Thalidomide-O-amido-C8-NH2 hydrochloride

Background Introduction

Thalidomide-O-amido-C8-NH2 hydrochloride is a specialized E3 ligase ligand-linker conjugate designed for use in targeted protein degradation technologies. As a derivative of thalidomide, this compound leverages the unique binding capabilities of thalidomide to recruit cereblon (CRBN), an E3 ubiquitin ligase, a critical component in PROTAC (Proteolysis Targeting Chimera) development. The structure incorporates an O-amido-C8 alkyl linker that terminates with a primary amine group (NH2), enabling efficient conjugation to various target ligands for custom synthesis of PROTAC molecules.

Mechanism

The mechanism of Thalidomide-O-amido-C8-NH2 hydrochloride centers on its ability to facilitate targeted protein degradation via the ubiquitin-proteasome system. As part of a bifunctional PROTAC molecule, the thalidomide moiety binds selectively to the E3 ligase cereblon (CRBN), while the C8 amido linker provides spatial flexibility and a reactive amine group for attachment to a specific ligand targeting the protein of interest. When assembled into a PROTAC, this conjugate effectively brings the E3 ligase and the target protein into close proximity, promoting ubiquitination and subsequent proteasomal degradation of the target protein.

Applications

Thalidomide-O-amido-C8-NH2 hydrochloride is widely employed in the synthesis of PROTACs for both research and drug discovery applications. Its versatile linker design allows for the generation of various PROTACs targeting specific disease-related proteins, including oncogenic kinases, transcription factors, and epigenetic regulators. This conjugate is essential for scientists developing new therapeutic strategies in oncology, neurodegeneration, and autoimmune diseases, where selective protein knockdown is desired. Additionally, it serves as a key intermediate in the creation of customized degrader libraries for high-throughput screening and target validation studies.

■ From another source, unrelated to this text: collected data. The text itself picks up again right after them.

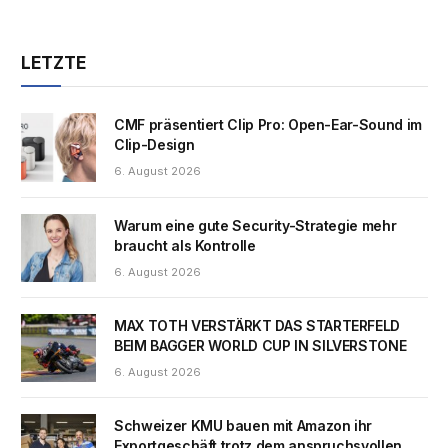
LETZTE
CMF präsentiert Clip Pro: Open-Ear-Sound im
Clip-Design
6. August 2026
Warum eine gute Security-Strategie mehr
braucht als Kontrolle
6. August 2026
MAX TOTH VERSTÄRKT DAS STARTERFELD
BEIM BAGGER WORLD CUP IN SILVERSTONE
6. August 2026
Schweizer KMU bauen mit Amazon ihr
Exportgeschäft trotz dem anspruchsvollen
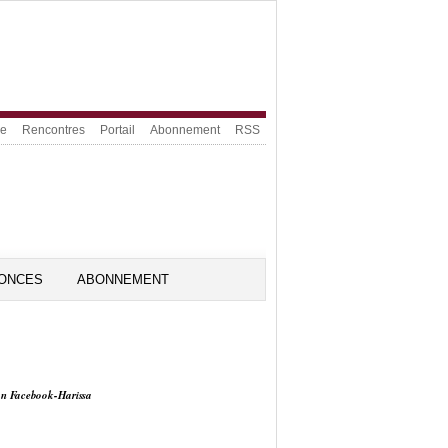
ue
Rencontres
Portail
Abonnement
RSS
ONCES
ABONNEMENT
on Facebook-Harissa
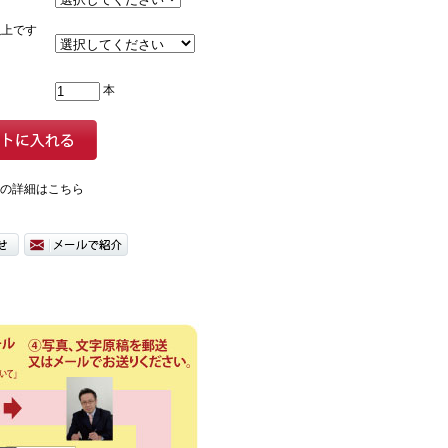
以上です
本
の詳細はこちら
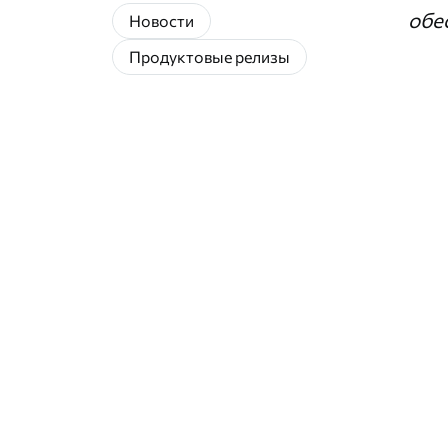
обе
Новости
Продуктовые релизы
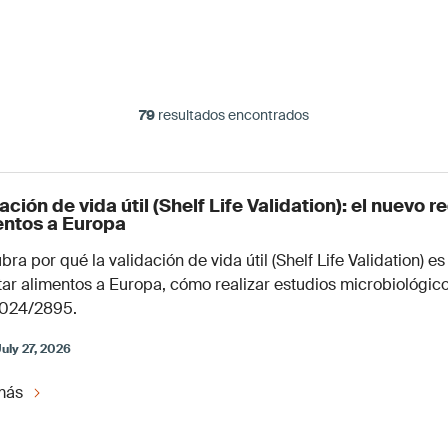
79
resultados encontrados
ación de vida útil (Shelf Life Validation): el nuevo 
entos a Europa
ra por qué la validación de vida útil (Shelf Life Validation) es
tar alimentos a Europa, cómo realizar estudios microbiológic
2024/2895.
uly 27, 2026
más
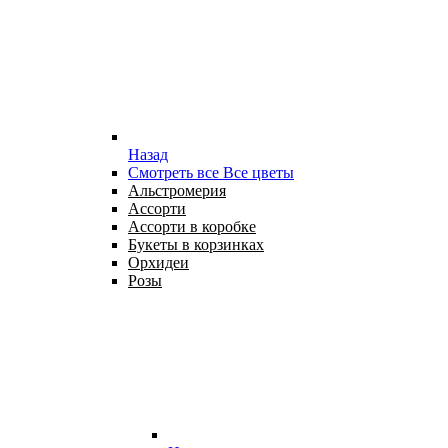
Назад
Смотреть все Все цветы
Альстромерия
Ассорти
Ассорти в коробке
Букеты в корзинках
Орхидеи
Розы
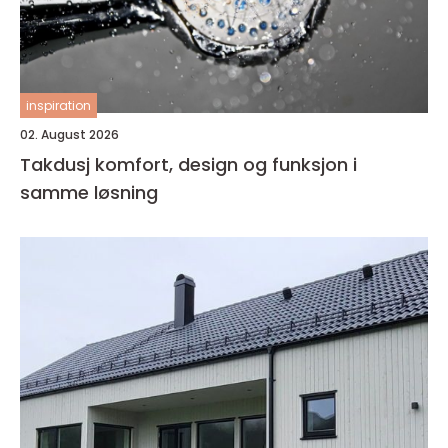
inspiration
02. August 2026
Takdusj komfort, design og funksjon i
samme løsning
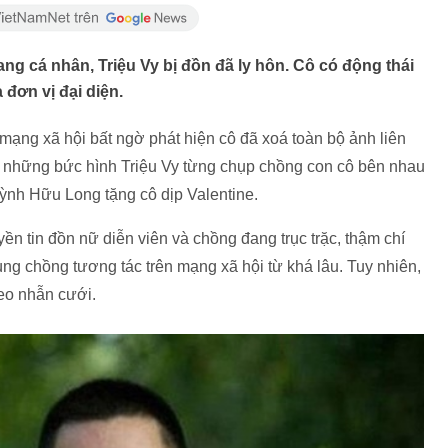
ang cá nhân, Triệu Vy bị đồn đã ly hôn. Cô có động thái
 đơn vị đại diện.
 mạng xã hội bất ngờ phát hiện cô đã xoá toàn bộ ảnh liên
a, những bức hình Triệu Vy từng chụp chồng con cô bên nhau
ỳnh Hữu Long tặng cô dịp Valentine.
yền tin đồn nữ diễn viên và chồng đang trục trặc, thậm chí
ùng chồng tương tác trên mạng xã hội từ khá lâu. Tuy nhiên,
đeo nhẫn cưới.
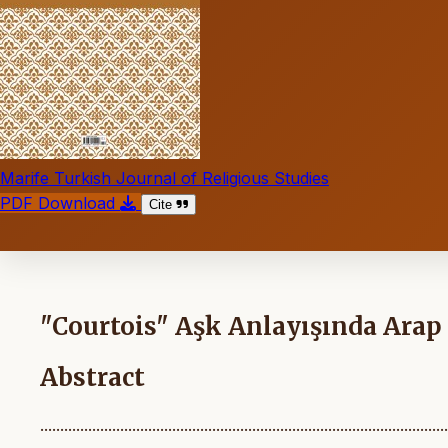
Marife Turkish Journal of Religious Studies
PDF Download
Cite
"Courtois" Aşk Anlayışında Arap 
Abstract
......................................................................................................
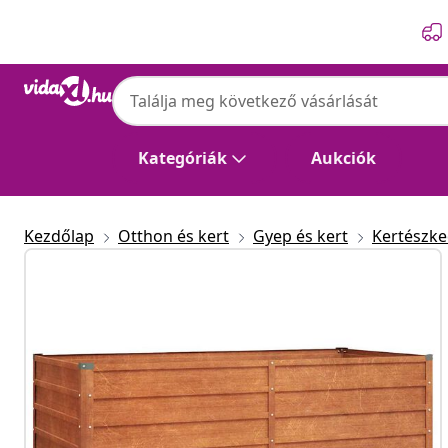
Előző
Következő
Kategóriák
Aukciók
Kezdőlap
Otthon és kert
Gyep és kert
Kertészk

Thalidomide-O-amido-C8-NH2 hydrochloride serves as a versatile E3 Ligase Ligand-Linker Conjugate in the development of PROTACs, facilitating targeted protein degradation by linking a thalidomide-based ligand with a flexible linker. The following provides a detailed description of this molecule's linker, ligand, and reactive site, along with recommended target protein ligands for optimal application.

Linker: The linker in this molecule is an eight-carbon chain, providing moderate length that balances flexibility and rigidity. It is an aliphatic type, which ensures adequate spacing between ligand and target, and it is non-cleavable, promoting stable conjugation.

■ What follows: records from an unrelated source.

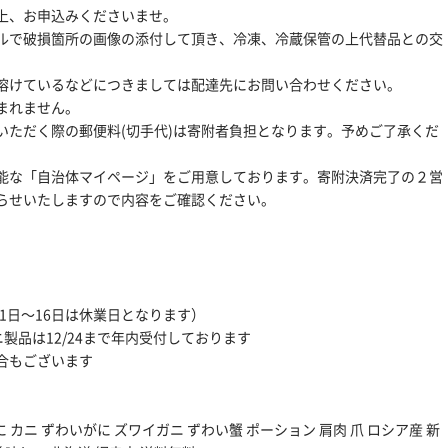
上、お申込みくださいませ。
ルで破損箇所の画像の添付して頂き、冷凍、冷蔵保管の上代替品との交
溶けているなどにつきましては配達先にお問い合わせください。
まれません。
いただく際の郵便料(切手代)は寄附者負担となります。予めご了承くだ
能な「自治体マイページ」をご用意しております。寄附決済完了の２営
らせいたしますので内容をご確認ください。
1月1日～16日は休業日となります）
ニ製品は12/24まで年内受付しております
合もございます
 カニ ずわいがに ズワイガニ ずわい蟹 ポーション 肩肉 爪 ロシア産 新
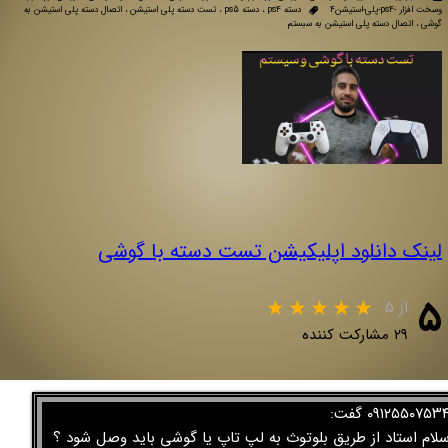
وسخت افزار -ps4-پلی-استیشن4
دسته ps4
،
دسته ps5
،
تست دسته پلی استیشن
،
اتصال دسته پلی استیشن به
گوشی
،
اتصال دسته پلی استیشن به سبستم
لینک دانلود اپلیکیشن تست دسته با گوشی
۵
از ۵
۲۹ مشارکت کننده
۰۹۱۲۵۵۰۷۵۳ گفت:
لام استاد از طریق بلوتوث به لپ تاپ یا گوشی باید وصل شود ؟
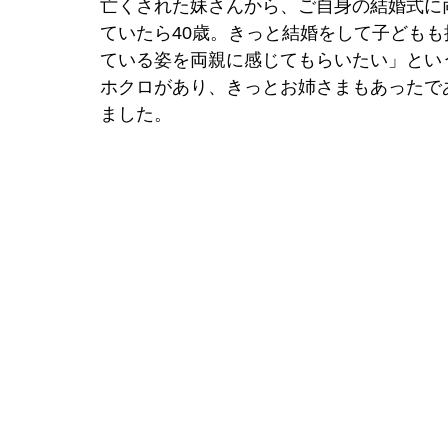
亡くされた妹さんから、ご自身の結婚式に
ていたら40歳。きっと結婚をして子ども
ている姿を両親に感じてもらいたい」とい
ホクロがあり、きっとお姉さまもあったで
ました。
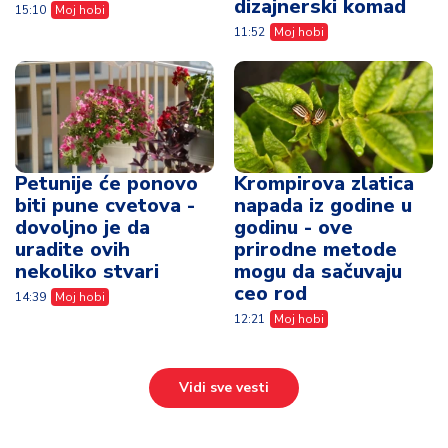
dizajnerski komad
15:10
Moj hobi
11:52
Moj hobi
Petunije će ponovo
Krompirova zlatica
biti pune cvetova -
napada iz godine u
dovoljno je da
godinu - ove
uradite ovih
prirodne metode
nekoliko stvari
mogu da sačuvaju
ceo rod
14:39
Moj hobi
12:21
Moj hobi
Vidi sve vesti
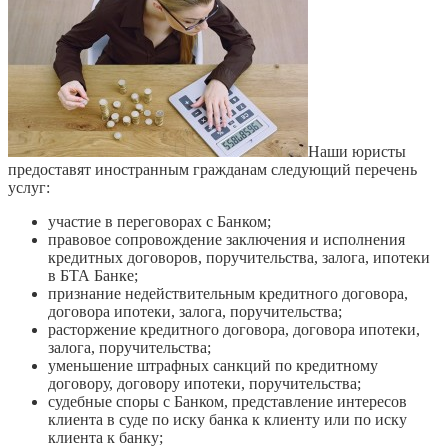
Наши юристы
предоставят иностранным гражданам следующий перечень
услуг:
участие в переговорах с Банком;
правовое сопровождение заключения и исполнения
кредитных договоров, поручительства, залога, ипотеки
в БТА Банке;
признание недействительным кредитного договора,
договора ипотеки, залога, поручительства;
расторжение кредитного договора, договора ипотеки,
залога, поручительства;
уменьшение штрафных санкций по кредитному
договору, договору ипотеки, поручительства;
судебные споры с Банком, представление интересов
клиента в суде по иску банка к клиенту или по иску
клиента к банку;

Ligand: The ligand is derived from thalidomide, a well-characterized E3 ligase modulator. Its structural characteristics include a glutarimide moiety, which is crucial for binding to the cereblon E3 ligase, enhancing the specificity and efficiency of the PROTAC.

Reactive Site: The reactive site features an amido group, which is designed to couple efficiently with amine or hydroxyl groups on the target protein ligand. Recommended reaction types include amide bond formation, which is reliable for stable conjugation in aqueous environments.

Recommended Target Protein Ligand: The molecule is compatible with electrophilic warheads such as acrylamides, which target cysteine residues on proteins. This compatibility provides advantages in terms of selectivity and potency, making it ideal for applications in studying proteins with accessible cysteine sites, thereby enabling precise modulation of protein function in cellular environments.